Ващенков молчал. Я перевел дыхание, спросил, не узнавая своего охрипшего голоса:
— Уж не подозреваете ли меня в прямом пособничестве религии?
— Не смею утверждать. Просто ваше заумное поведение сделало вас если не прямым, то невольным пособником наверняка. И то, что вы невольный, никому от этого не легче. В прошлый раз вам удалось опутать нас своими речами, теперь не удастся.
Ващенков пошевелился наконец, оторвал взгляд от устало выброшенных на стол рук, взглянул на меня запавшими глазами.
— Анатолий Матвеевич, — сказал он глухо, — давайте решим, как поступить. Перво-наперво нельзя дальше держать возле детей в качестве наставника человека с чуждым мировоззрением…
Я кивнул головой:
— Понимаю…
— Кроме того, — продолжал Ващенков глуховато и отчужденно, — придется вам что-то пересмотреть из своих планов. Быть может, что-то, а не все. Лично я верю вашему опыту — как-никак сорокалетний педагогический стаж. Но… Но, наверно, надо действовать более прямо и решительно… — Сморщился, с досадой покрутил головой: — Какая, однако, неприятная история! В лучшей школе — сначала верующая десятиклассница, потом верующий учитель!
— Не случайно, — скупо, но внушительно заметил Лубков.
Разговор кончился. Я вышел на улицу, ощущая свинцовую тяжесть под лопаткой, напротив больного сердца. Присел на минуту на ступеньку райкомовского крыльца, чтобы отдышаться.
20
Жена Евгения Ивановича упавшим голосом несколько раз переспросила через дверь:
— Да кто же это?
— Откройте, пожалуйста. Это я — Махотин.
— Какой такой Махотин?
— Это я, Анатолий Матвеевич, директор школы. Мне нужно поговорить с вашим мужем.
Только после такого пояснения непослушные руки принялись отодвигать неподатливую задвижку.
Ударившись в темных сенцах головой о какие-то полки, я, наконец, вошел в комнату. Молодое, с правильными, выразительно неподвижными чертами лицо жены Морщихина было бледно, глаза, застывшие и округлившиеся, уставились на меня испуганно.
— Прошу прощения, что так поздно, — довольно-таки сумрачно извинился я. — Где же Евгений Иванович?
А Евгений Иванович уже сам появился из другой комнаты, в просторной нательной рубахе, заправленной в брюки, из-под брючного ремня сквозь рубаху выпирает круглый живот, ворот распахнут, видна волосатая грудь, на его грубоватом, губастом мужицком лице ни смущения, ни удивления, только маленькие глаза косят в сторону сильней, чем всегда.
— Садитесь, Анатолий Матвеевич, — просто сказал он, подвигая стул.
Мы уселись.
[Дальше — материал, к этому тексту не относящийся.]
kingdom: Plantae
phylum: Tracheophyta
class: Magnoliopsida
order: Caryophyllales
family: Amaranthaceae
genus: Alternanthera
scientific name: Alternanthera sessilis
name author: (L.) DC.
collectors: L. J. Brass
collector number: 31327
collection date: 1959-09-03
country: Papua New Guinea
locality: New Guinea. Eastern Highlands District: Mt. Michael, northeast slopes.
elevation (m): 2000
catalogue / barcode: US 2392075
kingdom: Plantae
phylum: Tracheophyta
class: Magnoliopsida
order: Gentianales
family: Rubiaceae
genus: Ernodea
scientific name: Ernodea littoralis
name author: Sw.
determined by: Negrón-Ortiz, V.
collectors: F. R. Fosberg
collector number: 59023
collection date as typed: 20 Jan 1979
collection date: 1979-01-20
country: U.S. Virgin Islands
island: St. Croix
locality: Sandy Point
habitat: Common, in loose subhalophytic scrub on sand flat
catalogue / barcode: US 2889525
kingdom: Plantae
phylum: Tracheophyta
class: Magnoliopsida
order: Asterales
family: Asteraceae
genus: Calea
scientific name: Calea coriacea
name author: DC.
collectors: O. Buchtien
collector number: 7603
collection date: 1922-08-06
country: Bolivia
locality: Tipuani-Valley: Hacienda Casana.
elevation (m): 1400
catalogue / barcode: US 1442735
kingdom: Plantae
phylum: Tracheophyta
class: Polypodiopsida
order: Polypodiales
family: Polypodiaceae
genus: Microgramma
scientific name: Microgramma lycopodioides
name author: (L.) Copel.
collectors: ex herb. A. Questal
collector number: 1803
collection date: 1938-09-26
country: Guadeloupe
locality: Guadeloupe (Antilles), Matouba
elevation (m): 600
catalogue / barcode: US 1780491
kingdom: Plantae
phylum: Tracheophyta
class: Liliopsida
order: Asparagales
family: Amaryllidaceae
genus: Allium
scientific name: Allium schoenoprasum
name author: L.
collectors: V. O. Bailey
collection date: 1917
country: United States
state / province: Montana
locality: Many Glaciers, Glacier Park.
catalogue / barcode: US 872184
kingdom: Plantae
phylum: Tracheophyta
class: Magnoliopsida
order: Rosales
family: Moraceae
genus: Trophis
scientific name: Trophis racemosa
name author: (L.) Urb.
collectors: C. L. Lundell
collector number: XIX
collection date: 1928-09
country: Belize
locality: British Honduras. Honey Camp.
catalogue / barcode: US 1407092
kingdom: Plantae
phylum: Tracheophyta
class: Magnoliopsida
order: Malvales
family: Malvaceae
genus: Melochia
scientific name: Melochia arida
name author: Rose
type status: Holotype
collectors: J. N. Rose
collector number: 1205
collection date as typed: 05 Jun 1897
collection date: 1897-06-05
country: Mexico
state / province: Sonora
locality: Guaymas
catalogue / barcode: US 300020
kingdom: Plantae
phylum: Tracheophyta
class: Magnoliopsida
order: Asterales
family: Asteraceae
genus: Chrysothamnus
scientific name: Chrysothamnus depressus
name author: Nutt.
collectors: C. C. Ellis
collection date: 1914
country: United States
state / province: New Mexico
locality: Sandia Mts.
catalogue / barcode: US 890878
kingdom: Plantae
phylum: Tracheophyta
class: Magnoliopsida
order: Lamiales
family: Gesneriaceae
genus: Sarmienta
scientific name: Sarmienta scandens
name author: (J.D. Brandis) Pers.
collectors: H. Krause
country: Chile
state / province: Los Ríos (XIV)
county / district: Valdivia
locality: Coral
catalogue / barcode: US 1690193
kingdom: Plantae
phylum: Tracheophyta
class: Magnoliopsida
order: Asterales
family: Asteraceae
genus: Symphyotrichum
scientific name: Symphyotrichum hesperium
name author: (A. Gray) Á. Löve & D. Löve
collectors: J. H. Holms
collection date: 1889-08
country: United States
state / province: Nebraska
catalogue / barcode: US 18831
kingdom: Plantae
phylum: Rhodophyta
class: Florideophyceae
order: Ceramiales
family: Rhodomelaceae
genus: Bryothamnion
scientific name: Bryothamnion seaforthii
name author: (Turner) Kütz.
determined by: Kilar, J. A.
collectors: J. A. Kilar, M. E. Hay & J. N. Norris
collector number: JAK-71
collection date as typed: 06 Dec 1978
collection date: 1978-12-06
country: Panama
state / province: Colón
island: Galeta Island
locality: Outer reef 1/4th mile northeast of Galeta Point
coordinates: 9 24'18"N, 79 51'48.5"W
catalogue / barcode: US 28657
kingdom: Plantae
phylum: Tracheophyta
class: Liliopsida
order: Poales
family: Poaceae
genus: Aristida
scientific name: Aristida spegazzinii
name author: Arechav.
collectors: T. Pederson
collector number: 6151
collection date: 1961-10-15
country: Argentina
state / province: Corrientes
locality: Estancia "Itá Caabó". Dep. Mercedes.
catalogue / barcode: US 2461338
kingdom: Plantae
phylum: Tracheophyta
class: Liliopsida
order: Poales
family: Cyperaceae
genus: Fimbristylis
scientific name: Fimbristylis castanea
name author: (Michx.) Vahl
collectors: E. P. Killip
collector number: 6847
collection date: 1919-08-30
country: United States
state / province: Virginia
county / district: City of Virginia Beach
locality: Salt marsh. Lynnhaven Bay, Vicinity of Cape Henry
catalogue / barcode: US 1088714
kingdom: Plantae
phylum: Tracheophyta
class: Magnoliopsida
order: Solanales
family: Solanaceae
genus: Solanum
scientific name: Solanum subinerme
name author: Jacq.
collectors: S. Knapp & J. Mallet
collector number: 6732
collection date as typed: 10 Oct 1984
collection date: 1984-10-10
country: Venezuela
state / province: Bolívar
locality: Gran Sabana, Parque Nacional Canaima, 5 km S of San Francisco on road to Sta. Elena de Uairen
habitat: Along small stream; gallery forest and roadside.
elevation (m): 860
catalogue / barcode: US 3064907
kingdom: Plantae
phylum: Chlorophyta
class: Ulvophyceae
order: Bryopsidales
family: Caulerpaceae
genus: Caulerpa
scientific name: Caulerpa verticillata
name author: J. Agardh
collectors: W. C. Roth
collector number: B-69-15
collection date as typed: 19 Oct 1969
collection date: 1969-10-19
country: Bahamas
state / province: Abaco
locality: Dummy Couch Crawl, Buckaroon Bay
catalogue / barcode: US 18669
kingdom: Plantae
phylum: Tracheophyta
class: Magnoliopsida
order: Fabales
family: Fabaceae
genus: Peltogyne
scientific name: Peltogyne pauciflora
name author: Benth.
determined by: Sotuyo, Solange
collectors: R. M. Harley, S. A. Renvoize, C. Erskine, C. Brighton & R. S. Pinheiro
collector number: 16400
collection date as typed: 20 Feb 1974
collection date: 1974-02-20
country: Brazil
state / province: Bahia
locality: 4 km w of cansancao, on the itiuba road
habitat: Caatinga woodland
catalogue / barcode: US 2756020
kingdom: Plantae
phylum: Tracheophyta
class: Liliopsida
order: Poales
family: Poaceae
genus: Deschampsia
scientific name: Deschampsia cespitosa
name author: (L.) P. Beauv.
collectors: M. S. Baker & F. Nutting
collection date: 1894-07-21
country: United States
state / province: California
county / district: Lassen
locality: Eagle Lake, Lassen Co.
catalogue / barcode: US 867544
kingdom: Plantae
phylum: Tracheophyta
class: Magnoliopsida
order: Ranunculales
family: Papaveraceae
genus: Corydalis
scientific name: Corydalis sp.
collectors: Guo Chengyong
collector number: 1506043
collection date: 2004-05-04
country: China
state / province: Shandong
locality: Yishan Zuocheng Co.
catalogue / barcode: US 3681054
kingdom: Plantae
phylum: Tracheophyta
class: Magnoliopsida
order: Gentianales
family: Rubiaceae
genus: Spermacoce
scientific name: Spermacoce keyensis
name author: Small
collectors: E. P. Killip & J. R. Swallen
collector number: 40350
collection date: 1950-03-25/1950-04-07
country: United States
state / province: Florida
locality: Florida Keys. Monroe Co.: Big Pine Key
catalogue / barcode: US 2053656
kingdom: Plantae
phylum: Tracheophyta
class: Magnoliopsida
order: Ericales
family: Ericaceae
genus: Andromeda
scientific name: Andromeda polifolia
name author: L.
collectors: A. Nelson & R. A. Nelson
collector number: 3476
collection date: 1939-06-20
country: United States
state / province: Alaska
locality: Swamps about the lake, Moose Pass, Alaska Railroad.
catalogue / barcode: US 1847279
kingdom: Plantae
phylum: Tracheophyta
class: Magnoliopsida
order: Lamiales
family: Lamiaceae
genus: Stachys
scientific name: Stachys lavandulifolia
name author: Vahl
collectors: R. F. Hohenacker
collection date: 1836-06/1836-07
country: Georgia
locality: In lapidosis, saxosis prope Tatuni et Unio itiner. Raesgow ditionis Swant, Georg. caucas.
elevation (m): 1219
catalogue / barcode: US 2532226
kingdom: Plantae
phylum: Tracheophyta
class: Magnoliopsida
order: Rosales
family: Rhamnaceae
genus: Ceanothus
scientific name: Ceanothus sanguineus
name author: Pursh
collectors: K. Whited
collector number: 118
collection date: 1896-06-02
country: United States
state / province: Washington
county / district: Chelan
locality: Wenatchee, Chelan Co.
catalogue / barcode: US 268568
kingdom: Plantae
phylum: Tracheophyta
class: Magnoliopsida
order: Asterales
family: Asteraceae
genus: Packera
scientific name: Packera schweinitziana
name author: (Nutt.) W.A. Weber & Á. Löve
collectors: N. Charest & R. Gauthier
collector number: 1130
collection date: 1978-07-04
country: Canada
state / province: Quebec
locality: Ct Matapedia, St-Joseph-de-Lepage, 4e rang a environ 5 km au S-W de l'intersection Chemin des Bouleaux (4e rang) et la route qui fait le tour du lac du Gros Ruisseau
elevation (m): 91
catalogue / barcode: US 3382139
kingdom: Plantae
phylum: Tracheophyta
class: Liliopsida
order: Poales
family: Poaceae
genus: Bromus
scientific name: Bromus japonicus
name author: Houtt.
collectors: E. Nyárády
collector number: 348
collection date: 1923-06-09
Хозяин повернул ко мне широкое лицо, но взглядом уперся куда-то в угол.
— Настя, — негромко попросил он, — собери-ка на стол. Самовар, поди, еще не остыл.
— Не нужно! — решительно возразил я. — Я пришел поговорить с вами с глазу на глаз.
— Настя, иди к себе, — тем же ровным, негромким голосом, упорно глядя в угол, приказал Морщихин.
И только тут я заметил, что он волнуется, у него чуть приметно дрожат губы.
Хозяйка тихо, как тень, качнулась к двери, с боязливой бережностью прикрыла ее.
Электрическая лампочка из вылинявшего шелкового абажура освещала чистую, без единого пятнышка, без единой морщинки, скатерть на столе. В углу комнаты — загруженная книгами этажерка. Над приземистым узеньким диванчиком — незатейливый коврик, посреди коврика застекленная фотография женщины, первой жены Евгения Ивановича. На другой стене в такой же рамке репродукция рафаэлевской «Сикстинской мадонны». Ничто не напоминает, что в этих стенах живет верующий. Обычное скромное жилье сельского учителя. Неужели за стеной, в другой комнате — иконы!..
Морщихин продолжал сидеть передо мной, чинно сложа руки на скатерти, отведя глаза в угол.
— Вы догадываетесь, на какую тему предстоит разговор? — спросил я.
— Догадываюсь, — ответил он, дрогнув губами. — Я даже ждал вас…
— Догадываетесь и о последствиях нашего разговора?